__Aim of the exercise__.
Task for the records below: please retype exactly and only the lines from the first through the one with "(x=164, y=133) px", with every picture omitted.

__________

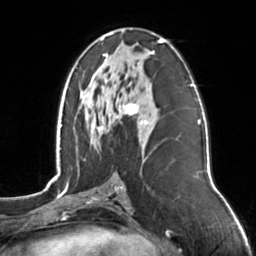
Breast MRI, one axial slice. Slice 73 of 126 in the series (ordered by position). Cropped to one breast. Dynamic contrast-enhanced series, time point 2 of 7 at this slice position (early post-contrast). 3 T. TE 1.7 ms, TR 4.6 ms. 256 × 256 image matrix, field of view 160 × 160 mm. Female patient.
Annotated regions visible in this slice (semi-automatic segmentation, software-assisted and operator-edited):
- enhancing-tissue mask used for the functional tumour volume (all voxels passing the contrast-enhancement thresholds inside the analysis volume; usually the tumour): box from (x=92, y=33) to (x=164, y=133) px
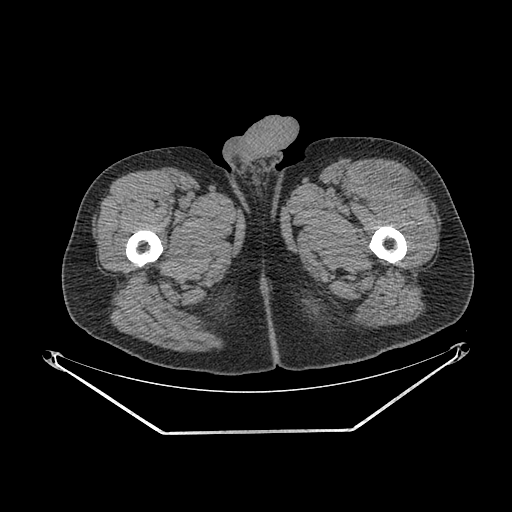
CT of an extremity soft-tissue mass (from a PET/CT study), one axial slice; slice 259 of 267 in the series (ordered by position); soft-tissue window (W 400 / L 40 HU); 512 × 512 image matrix, field of view 500 × 500 mm. Male patient. From the clinical record (not read from this slice): histological type: extraskeletal osteosarcoma; grade: high; site of the primary tumour: right thigh.
Outlined on this slice (expert contour drawn on MRI and transferred to this co-registered scan by the dataset authors):
- gross tumour volume (mass): bounding box <377,171,417,193> (left, top, right, bottom; pixels)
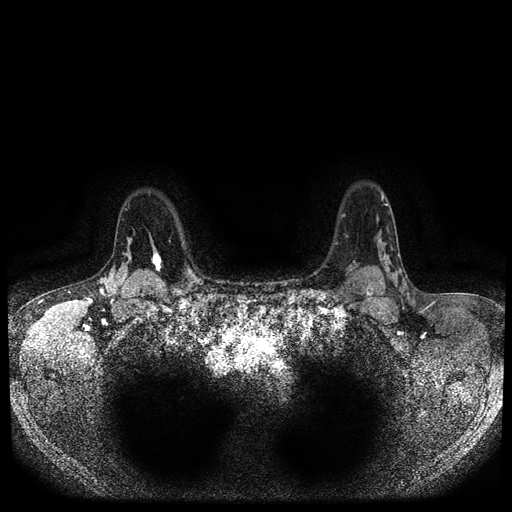
Breast MRI (dynamic contrast-enhanced, multi-phase), one axial slice. Slice 80 of 116 in the series (ordered by position). Dynamic contrast-enhanced series, time point 2 of 5 at this slice position (early post-contrast). 1.5 T. TE 2.6 ms, TR 5.4 ms. 512 × 512 image matrix. Female patient, age 47 years.
Annotated regions visible in this slice (semi-automatic segmentation, software-assisted and operator-edited):
- breast lesion (labelled 'tumour' in the annotation; benign lesions carry a separate 'benign' label): bounding box (x1, y1, x2, y2) in pixels: (149, 232, 163, 274)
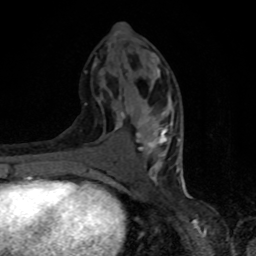
Breast MRI, one axial slice; slice 39 of 80 in the series (ordered by position); cropped to one breast; dynamic contrast-enhanced series, time point 2 of 8 at this slice position (early post-contrast); 1.5 T; TE 4.2 ms, TR 7 ms; 256 × 256 image matrix, field of view 150 × 150 mm. Female patient.
Structures marked on this image (semi-automatically segmented with operator editing):
- enhancing-tissue mask used for the functional tumour volume (all voxels passing the contrast-enhancement thresholds inside the analysis volume; usually the tumour): bounding box [x1, y1, x2, y2] px = [97, 54, 184, 182]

__________

__Written answer__.
Breast MRI, one axial slice. Slice 73 of 126 in the series (ordered by position). Cropped to one breast. Dynamic contrast-enhanced series, time point 2 of 7 at this slice position (early post-contrast). 3 T. TE 1.7 ms, TR 4.6 ms. 256 × 256 image matrix, field of view 160 × 160 mm. Female patient.
Annotated regions visible in this slice (semi-automatic segmentation, software-assisted and operator-edited):
- enhancing-tissue mask used for the functional tumour volume (all voxels passing the contrast-enhancement thresholds inside the analysis volume; usually the tumour): box from (x=92, y=33) to (x=164, y=133) px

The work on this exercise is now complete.